Mit wenig Mitteln viel bewegen
Es braucht nicht viel, um viel zu bewirken: Bereits mit 150 Euro monatlich können Unternehmer, Stifter oder ehemalige Absolventen für mindestens ein Jahr oder länger einen persönlichen Beitrag zur Begabtenförderung leisten. Für jeden Euro, den sie für Studierende beisteuern, legt der Bund einen weiteren Euro hinzu und stellt dafür im nächsten Jahr bis zu zehn Millionen Euro bereit. Zivilgesellschaftliches Engagement und staatliche Förderung sollen Hand in Hand ermöglichen, dass im Startjahr 2011 bis zu 10.000 junge Spitzentalente jeden Monat mit 300 Euro gefördert werden. Die neue Begabtenförderung wird mindestens zwei Semester lang und höchstens bis Ende der Regelstudienzeit gewährt und wird nicht auf das BAföG angerechnet.
Der Wille ist der Weg
Das Deutschlandstipendium macht ziviles Engagement leicht. Interessierte Förderer können sich bei einer Hochschule ihrer Wahl melden. Alle staatlichen und staatlich anerkannten Hochschulen sind beteiligt und kümmern sich selbstständig um die Auswahl der Stipendiaten und organisieren die Förderung. Zu den Auswahlkriterien für die Stipendiaten zählen gute Noten und Studienleistungen, die Bereitschaft, Verantwortung zu übernehmen sowie soziales Engagement. Ihr Werdegang soll überdurchschnittliche Leistungen in Studium und Beruf erwarten lassen.
Lernen statt kellnern
Bislang erhalten nur drei Prozent der deutschen Studenten Unterstützung durch ein Stipendium. Mithilfe des Deutschlandstipendiums soll dieser Anteil auf zehn Prozent erhöht werden. Mittelfristig sollen mit dem Deutschlandstipendium bis zu 160.000 besonders begabte Studierende unterstützt werden. Denn zu viele Talente verbringen ihre Zeit mit Kellnern statt mit Lernen, um ihr Studium zu finanzieren. Dadurch geht wertvolles Potenzial verloren. Engagierte Förderer können begabten Studierenden den Rücken frei halten. Sie tragen dazu bei, dass Deutschland bei der privaten Finanzierung der Hochschulen nicht länger hinter den USA zurücksteht, wo bis zu zwei Drittel der Ausgaben für den Hochschulbereich privat getragen werden – unter anderem durch Stipendienprogramme. In Deutschland waren es bisher nur 15 Prozent.
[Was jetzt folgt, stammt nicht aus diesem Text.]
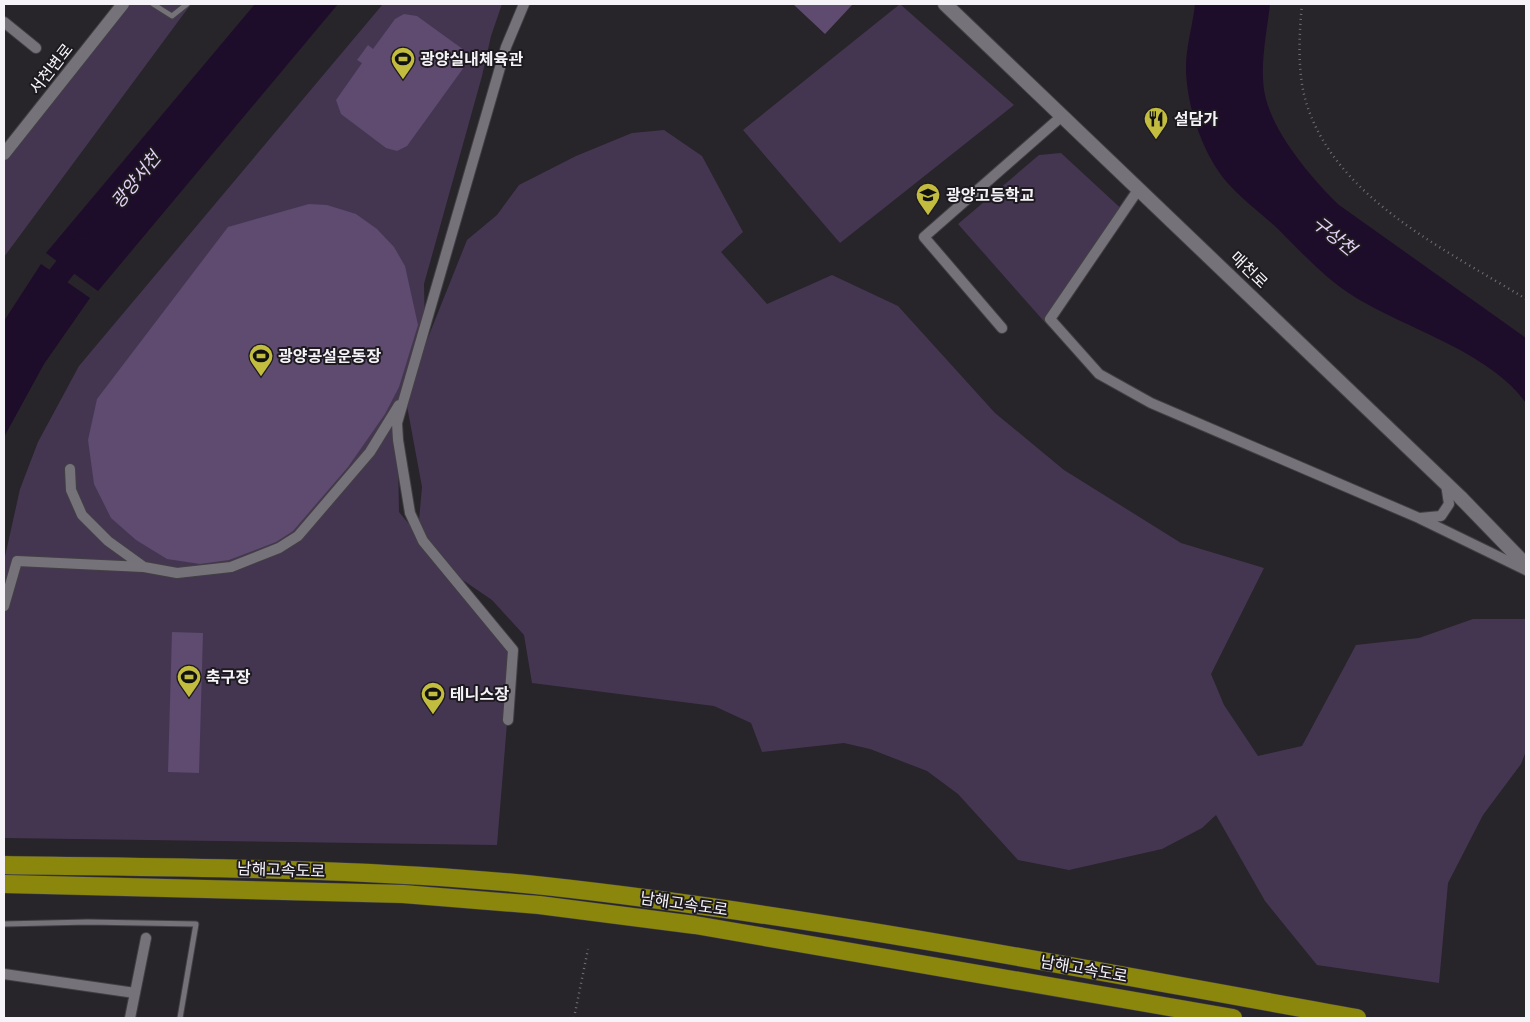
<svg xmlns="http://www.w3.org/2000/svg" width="1530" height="1022" font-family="'Zilla Slab','Noto Sans KR',serif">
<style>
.green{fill:#443651}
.water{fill:#1e0c2b}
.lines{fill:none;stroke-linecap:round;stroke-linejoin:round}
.river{stroke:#1e0c2b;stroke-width:22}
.building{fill:#5e4b6f}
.service-casing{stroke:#424044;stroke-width:7}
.minor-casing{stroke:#424044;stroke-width:12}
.tertiary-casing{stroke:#424044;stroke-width:14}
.secondary-casing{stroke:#424044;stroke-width:16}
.motorway-casing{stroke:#424044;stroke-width:19}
.path{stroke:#726f74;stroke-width:2.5;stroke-dasharray:1 4;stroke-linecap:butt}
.service{stroke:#767279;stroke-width:5}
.minor{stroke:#767279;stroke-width:10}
.tertiary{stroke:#767279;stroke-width:12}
.secondary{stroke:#767279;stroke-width:14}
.motorway{stroke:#8b860c;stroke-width:18}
.labels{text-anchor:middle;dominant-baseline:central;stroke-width:4;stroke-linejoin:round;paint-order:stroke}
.poi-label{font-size:16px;font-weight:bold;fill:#f5f3f7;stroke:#1d1a20;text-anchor:start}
.street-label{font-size:16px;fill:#f5f3f7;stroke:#1d1a20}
.water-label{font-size:18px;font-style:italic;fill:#e5d1f6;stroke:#1d1a20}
</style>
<rect width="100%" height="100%" fill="#27242a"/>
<path class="green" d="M126,4h65l-187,253v-96z
M383,4h119l-11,32 -9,40 -58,208 1,46 -28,75 2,107 39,47 -20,-28 4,-44 -17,-92 62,-155 30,-25 22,-30 57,-29 56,-23 32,-3 38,26 41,76 -22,20 46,52 65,-29 66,31 97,107 69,57 117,73 83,25 -53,106 13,31 34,51 44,-10 54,-101 63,-7 54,-19h53v132l-5,13 -38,51 -35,68 -9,100 -122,-18 -52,-64 -49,-86 -14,13 -40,21 -93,21 -51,-10 -60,-66 -31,-23 -57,-22 -26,-6 -82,9 -11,-29 -37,-17 -182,-23 -8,-48 -32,-35 -44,-30 65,80 -16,195 -493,-7v-277l16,-72 18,-47 41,-76z
M900,4l114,101 -174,138 -97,-113z
M1061,153l66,61 -78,113 -91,-103 81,-69z"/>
<path class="water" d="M255,4h83l-240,287 -52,-38z
M1195,4h75c-3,28 -11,63 -5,91 8,38 47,84 74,110l187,133v65c-34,-48 -109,-71 -159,-99 -35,-18 -62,-48 -89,-75 -17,-16 -38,-31 -53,-49 -23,-28 -39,-76 -39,-113 0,-20 7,-43 9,-63z
M41,264l49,34 -46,66 -40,73v-116z"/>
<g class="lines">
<path class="river" d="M40,299l44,-55"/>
</g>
<path class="building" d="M793,4h60l-28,30z
M404,14l13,2 47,34 3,13 -60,83 -10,5 -11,-3 -45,-34 -5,-14 26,-37 -5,-3 11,-15 5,4 22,-30z
M309,204l18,1 29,9 21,15 17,18 11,19 13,59 -19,62 -14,27 -37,53 -55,64 -17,11 -47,18 -29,4 -33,-5 -31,-19 -25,-22 -17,-34 -6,-44 9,-41 131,-172z
M172,632l31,1 -4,140 -31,-1z"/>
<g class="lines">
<defs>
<path id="service" d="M153,4l19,12 15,-12
M4,924l84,-2 108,2 -16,94"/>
<path id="minor" d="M4,22l32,26
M1138,190l-88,129 49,55 52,29 268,115 107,52
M1002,328l-78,-91 138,-121
M70,469l1,21 11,25 26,26 36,26 33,6 54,-6 48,-19 19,-12 72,-84 29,-47
M1420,518l21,-2 8,-12 -3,-20
M4,606l13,-45 126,6
M508,720l5,-70 -90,-109 -13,-28 -12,-73 -1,-17 109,-376 18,-43
M4,974l131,19 -5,25
M135,993l11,-55"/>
<path id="tertiary" d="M4,154l119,-150"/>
<path id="secondary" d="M945,4l515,493 66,68"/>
<path id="motorway" d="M4,865c180,3 361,2 541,21 273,30 542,84 812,132
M4,884l399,10 136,11 156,20 538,93"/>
</defs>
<use href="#service" class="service-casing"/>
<use href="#minor" class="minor-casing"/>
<use href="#tertiary" class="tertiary-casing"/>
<use href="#secondary" class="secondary-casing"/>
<use href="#motorway" class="motorway-casing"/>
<path class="path" d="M1302,4c-3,31 -5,72 5,101 30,94 141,146 219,194
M574,1018l14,-69"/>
<use href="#service" class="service"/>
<use href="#minor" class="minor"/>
<use href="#tertiary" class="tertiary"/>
<use href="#secondary" class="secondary"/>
<use href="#motorway" class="motorway"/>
</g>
<defs>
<symbol id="stadium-pin" viewBox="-11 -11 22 30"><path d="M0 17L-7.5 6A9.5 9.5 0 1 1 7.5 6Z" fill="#c2bd3f" stroke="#1d1a20"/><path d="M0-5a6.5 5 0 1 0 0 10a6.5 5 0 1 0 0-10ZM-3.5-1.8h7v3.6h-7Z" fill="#111"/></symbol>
<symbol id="restaurant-pin" viewBox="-11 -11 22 30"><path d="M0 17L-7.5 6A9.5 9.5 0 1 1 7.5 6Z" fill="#c2bd3f" stroke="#1d1a20"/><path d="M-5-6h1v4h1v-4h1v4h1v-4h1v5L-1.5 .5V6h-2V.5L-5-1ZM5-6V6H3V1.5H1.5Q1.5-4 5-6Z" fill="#111"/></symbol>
<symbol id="school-pin" viewBox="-11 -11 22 30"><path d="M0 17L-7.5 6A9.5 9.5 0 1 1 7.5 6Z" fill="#c2bd3f" stroke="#1d1a20"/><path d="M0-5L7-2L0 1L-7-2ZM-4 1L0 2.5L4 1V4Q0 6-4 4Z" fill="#111"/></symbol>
</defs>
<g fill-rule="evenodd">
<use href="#stadium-pin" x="389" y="45" width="28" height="38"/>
<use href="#restaurant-pin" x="1142" y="105" width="28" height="38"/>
<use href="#school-pin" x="914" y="181" width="28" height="38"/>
<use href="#stadium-pin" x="247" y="342" width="28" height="38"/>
<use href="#stadium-pin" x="175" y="663" width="28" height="38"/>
<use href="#stadium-pin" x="419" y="680" width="28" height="38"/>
</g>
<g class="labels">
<g class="poi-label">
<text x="420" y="59">광양실내체육관</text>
<text x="1174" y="119">설담가</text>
<text x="946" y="195">광양고등학교</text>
<text x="278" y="356">광양공설운동장</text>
<text x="206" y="677">축구장</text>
<text x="450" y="694">테니스장</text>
</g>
<g class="street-label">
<text transform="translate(51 69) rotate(-52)">서천변로</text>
<text transform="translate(1249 270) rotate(44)">매천로</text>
<text transform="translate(281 870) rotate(2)">남해고속도로</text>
<text transform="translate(684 904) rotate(8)">남해고속도로</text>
<text transform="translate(1084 969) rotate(10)">남해고속도로</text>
</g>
<g class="water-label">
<text transform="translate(136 180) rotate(-51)">광양서천</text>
<text transform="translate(1334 236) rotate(39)">구상천</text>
</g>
</g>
<rect width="1530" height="1022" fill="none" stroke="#f5f3f7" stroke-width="10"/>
</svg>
Ausgezeichnete Spitzenförderung
Das Deutschlandstipendium ist eine Auszeichnung für alle: für die Stipendiaten, die Förderer und für die Reputation der Hochschulen. Durch das Deutschlandstipendium werden enge Netzwerke zwischen Unternehmen, Hochschulen und der Gesellschaft geknüpft. Die Förderer werden von den Hochschulen bei Veranstaltungen und in den eigenen Medien einbezogen. Sie tragen zu einer neuen Stifterkultur in Deutschland bei. So leicht kann es sein, etwas Bleibendes zu schaffen und Zukunft zu stiften.
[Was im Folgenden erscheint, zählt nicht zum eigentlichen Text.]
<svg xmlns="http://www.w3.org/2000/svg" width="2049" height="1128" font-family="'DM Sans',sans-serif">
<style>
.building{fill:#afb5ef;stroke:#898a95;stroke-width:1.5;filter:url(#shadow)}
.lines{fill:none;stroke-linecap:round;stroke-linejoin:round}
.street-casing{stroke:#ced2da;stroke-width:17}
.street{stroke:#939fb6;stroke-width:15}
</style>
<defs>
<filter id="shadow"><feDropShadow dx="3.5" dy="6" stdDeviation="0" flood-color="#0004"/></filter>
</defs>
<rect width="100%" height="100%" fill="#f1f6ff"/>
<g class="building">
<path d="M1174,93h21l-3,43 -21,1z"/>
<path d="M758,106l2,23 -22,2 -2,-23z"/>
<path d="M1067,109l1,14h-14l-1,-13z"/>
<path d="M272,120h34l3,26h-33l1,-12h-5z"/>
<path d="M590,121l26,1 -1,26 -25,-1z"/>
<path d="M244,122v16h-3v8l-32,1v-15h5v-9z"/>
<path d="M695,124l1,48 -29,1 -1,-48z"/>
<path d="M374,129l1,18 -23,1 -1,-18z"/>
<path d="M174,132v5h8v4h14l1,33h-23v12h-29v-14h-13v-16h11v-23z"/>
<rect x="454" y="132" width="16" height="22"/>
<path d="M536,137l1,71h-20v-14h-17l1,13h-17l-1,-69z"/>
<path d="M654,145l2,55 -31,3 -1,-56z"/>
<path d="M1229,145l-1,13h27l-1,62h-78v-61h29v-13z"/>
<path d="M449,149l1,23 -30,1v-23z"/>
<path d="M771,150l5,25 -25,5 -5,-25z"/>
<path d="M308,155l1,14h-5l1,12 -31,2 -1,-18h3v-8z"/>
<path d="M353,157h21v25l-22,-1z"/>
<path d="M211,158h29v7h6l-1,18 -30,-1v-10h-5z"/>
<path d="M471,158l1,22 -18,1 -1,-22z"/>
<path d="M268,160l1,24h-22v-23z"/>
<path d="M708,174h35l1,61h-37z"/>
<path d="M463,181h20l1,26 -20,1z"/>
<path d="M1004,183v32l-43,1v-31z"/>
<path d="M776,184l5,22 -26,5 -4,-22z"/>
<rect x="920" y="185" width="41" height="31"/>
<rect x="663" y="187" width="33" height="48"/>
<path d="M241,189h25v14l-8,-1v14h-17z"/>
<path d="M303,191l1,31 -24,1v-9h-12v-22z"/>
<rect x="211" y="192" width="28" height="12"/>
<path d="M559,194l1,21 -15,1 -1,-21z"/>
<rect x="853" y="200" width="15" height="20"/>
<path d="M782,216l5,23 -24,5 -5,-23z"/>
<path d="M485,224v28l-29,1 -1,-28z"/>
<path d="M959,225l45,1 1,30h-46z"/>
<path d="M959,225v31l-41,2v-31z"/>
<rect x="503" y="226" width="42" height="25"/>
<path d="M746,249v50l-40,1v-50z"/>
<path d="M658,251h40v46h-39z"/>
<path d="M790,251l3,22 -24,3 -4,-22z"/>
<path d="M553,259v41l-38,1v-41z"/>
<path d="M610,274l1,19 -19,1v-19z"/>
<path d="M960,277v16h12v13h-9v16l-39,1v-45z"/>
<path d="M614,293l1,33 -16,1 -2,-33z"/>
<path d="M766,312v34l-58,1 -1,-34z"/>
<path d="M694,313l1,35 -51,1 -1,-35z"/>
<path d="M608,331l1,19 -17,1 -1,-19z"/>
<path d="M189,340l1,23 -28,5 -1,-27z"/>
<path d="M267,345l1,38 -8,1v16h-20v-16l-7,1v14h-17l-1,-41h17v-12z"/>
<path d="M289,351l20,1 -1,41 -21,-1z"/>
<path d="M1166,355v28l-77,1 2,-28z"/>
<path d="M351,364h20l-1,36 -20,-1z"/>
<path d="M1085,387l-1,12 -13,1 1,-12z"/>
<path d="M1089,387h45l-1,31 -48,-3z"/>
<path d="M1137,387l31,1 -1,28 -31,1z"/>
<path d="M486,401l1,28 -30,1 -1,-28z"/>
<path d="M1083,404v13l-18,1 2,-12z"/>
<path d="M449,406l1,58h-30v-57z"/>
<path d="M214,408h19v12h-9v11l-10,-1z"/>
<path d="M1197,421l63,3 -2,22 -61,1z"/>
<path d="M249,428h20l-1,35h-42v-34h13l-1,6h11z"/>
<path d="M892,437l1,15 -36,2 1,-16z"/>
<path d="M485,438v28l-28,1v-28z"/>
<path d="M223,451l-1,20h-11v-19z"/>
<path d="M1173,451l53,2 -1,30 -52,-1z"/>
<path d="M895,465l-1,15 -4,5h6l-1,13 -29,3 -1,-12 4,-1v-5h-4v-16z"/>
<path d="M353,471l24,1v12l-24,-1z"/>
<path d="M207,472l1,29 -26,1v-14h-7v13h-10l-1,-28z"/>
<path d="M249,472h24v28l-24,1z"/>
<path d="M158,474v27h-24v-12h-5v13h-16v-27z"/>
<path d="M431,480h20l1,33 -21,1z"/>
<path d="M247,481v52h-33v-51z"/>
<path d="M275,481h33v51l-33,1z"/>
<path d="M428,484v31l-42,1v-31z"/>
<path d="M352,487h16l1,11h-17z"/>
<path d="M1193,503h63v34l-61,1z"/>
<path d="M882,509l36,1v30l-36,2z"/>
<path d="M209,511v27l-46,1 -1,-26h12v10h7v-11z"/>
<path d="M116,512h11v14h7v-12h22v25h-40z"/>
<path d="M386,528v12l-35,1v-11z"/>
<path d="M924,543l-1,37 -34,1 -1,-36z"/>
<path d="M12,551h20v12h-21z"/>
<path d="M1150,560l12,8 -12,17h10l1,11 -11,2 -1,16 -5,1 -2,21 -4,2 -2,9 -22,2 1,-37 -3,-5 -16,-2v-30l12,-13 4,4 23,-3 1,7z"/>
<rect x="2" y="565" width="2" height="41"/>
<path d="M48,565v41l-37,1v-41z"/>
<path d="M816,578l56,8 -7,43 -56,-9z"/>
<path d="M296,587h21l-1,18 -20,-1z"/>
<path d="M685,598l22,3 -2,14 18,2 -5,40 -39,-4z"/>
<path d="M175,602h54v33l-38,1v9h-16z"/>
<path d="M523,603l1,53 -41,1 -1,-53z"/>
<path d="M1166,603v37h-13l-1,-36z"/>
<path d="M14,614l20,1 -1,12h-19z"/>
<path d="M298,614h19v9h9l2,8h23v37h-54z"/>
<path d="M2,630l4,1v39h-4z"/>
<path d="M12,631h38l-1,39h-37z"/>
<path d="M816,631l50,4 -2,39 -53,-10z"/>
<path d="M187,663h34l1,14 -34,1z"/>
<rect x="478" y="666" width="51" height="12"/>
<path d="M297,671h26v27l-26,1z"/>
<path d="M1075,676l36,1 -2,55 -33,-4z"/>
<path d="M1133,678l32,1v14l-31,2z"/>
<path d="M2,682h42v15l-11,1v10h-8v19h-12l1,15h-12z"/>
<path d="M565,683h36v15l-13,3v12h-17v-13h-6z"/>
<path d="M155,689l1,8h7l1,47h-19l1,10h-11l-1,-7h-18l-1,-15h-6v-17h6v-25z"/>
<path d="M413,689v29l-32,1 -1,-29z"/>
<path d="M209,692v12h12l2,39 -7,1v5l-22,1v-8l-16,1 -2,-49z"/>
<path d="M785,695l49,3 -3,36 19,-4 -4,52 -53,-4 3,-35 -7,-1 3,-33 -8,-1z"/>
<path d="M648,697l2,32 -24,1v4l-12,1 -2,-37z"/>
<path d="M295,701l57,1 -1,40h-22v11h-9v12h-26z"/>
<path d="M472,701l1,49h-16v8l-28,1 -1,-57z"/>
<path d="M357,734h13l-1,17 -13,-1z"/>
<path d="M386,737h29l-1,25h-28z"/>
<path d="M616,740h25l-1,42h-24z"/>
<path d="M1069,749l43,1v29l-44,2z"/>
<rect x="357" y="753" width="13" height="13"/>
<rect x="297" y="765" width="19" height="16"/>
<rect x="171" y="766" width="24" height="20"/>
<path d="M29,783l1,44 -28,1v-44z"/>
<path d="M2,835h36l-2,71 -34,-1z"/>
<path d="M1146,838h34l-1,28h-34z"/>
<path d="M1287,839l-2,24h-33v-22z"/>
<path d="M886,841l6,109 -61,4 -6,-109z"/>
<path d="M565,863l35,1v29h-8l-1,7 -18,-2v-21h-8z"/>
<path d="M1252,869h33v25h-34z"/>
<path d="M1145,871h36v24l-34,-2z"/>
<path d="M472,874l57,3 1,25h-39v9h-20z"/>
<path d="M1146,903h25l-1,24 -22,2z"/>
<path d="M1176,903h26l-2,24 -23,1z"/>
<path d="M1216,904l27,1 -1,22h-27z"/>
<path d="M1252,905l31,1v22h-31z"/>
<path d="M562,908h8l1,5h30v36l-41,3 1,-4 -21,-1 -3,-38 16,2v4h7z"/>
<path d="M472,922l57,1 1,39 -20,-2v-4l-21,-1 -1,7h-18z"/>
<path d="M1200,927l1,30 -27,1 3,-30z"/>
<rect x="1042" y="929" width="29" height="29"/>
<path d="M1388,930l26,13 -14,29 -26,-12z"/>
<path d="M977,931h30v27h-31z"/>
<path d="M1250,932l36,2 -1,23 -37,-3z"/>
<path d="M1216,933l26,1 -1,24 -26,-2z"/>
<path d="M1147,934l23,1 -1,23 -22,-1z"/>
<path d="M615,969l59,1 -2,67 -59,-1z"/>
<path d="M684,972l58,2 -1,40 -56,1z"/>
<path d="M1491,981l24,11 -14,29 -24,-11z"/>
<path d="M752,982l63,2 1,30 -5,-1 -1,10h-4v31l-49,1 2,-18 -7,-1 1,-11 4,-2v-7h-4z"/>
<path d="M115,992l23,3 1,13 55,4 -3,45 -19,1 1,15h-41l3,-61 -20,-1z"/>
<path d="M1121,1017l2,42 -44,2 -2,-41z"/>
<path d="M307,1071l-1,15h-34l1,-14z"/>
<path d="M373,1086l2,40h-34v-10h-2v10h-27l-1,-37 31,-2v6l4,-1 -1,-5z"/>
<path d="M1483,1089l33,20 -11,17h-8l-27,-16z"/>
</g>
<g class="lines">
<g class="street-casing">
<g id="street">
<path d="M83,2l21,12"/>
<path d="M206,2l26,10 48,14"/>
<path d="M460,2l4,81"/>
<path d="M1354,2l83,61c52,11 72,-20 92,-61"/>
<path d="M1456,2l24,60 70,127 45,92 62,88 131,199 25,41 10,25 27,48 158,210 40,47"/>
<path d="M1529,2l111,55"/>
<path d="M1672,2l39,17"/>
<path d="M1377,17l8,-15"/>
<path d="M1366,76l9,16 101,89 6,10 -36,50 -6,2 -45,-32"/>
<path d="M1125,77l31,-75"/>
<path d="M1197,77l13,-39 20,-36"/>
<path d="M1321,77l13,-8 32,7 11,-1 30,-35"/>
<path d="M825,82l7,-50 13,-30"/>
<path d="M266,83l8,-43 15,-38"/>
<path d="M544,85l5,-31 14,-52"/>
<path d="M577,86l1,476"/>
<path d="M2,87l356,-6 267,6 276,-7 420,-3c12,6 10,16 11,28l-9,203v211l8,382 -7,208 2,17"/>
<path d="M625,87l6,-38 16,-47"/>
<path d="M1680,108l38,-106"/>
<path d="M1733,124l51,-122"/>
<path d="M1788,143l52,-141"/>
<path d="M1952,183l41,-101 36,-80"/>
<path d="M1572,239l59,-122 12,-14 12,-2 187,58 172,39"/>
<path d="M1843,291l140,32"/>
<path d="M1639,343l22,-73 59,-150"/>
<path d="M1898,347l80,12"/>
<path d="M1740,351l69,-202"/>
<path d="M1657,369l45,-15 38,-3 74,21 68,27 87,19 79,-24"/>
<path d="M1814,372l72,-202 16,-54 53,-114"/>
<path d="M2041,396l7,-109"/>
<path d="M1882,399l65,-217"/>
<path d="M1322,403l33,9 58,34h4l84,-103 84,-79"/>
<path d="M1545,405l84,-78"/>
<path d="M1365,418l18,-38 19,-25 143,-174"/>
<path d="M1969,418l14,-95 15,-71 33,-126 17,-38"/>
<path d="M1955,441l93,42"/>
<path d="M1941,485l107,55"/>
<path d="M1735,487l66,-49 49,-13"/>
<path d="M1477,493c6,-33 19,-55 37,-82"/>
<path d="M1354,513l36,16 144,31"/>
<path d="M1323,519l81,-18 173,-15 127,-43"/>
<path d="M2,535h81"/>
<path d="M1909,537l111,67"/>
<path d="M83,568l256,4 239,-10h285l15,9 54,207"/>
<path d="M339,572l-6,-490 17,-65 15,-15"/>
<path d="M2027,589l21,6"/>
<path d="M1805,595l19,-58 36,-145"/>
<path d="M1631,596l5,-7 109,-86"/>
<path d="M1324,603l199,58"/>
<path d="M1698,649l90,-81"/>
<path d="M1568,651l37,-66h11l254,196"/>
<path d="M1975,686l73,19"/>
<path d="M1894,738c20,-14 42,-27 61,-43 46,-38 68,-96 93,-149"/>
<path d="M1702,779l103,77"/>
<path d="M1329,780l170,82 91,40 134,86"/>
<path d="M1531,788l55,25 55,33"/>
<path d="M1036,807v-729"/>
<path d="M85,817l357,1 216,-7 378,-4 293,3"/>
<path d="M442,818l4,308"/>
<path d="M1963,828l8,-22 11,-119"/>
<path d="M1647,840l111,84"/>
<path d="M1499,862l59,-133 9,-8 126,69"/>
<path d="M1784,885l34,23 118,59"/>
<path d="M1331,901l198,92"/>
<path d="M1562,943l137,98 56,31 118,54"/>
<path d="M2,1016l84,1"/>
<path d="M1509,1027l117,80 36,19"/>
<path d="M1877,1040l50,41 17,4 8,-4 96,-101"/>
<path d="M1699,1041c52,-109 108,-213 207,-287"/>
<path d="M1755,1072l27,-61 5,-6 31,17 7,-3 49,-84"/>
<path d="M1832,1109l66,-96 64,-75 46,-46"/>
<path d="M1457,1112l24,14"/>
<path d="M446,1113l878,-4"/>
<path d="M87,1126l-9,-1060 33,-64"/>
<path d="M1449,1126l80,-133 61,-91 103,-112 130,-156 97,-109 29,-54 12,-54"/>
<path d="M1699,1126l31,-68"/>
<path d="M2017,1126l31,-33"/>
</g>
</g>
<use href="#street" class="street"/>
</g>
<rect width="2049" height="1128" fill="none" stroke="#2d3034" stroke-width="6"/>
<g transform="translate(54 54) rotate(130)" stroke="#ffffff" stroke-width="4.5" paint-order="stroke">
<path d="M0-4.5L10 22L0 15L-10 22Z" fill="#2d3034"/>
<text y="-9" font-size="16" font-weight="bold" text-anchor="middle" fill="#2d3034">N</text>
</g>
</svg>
Deutschland braucht Spitzenkräfte
Nur wenn private Förderer und der Staat gemeinsam in Begabungen und somit die Zukunft des Landes investieren, kann Deutschland im globalen Wettbewerb bestehen. Viele gut ausgebildete Fachkräfte werden in den nächsten Jahren in den Ruhestand gehen. Zwischen 2010 und 2020 werden in Deutschland voraussichtlich 2,8 Millionen nachfolgende Akademiker benötigt. Schon jetzt zeichnet sich ein Mangel an hoch qualifizierten Fachkräften ab, der die wirtschaftliche Entwicklung bremst. Talentierter Nachwuchs wird zur wichtigsten Ressource. Hier setzt das Deutschlandstipendium an.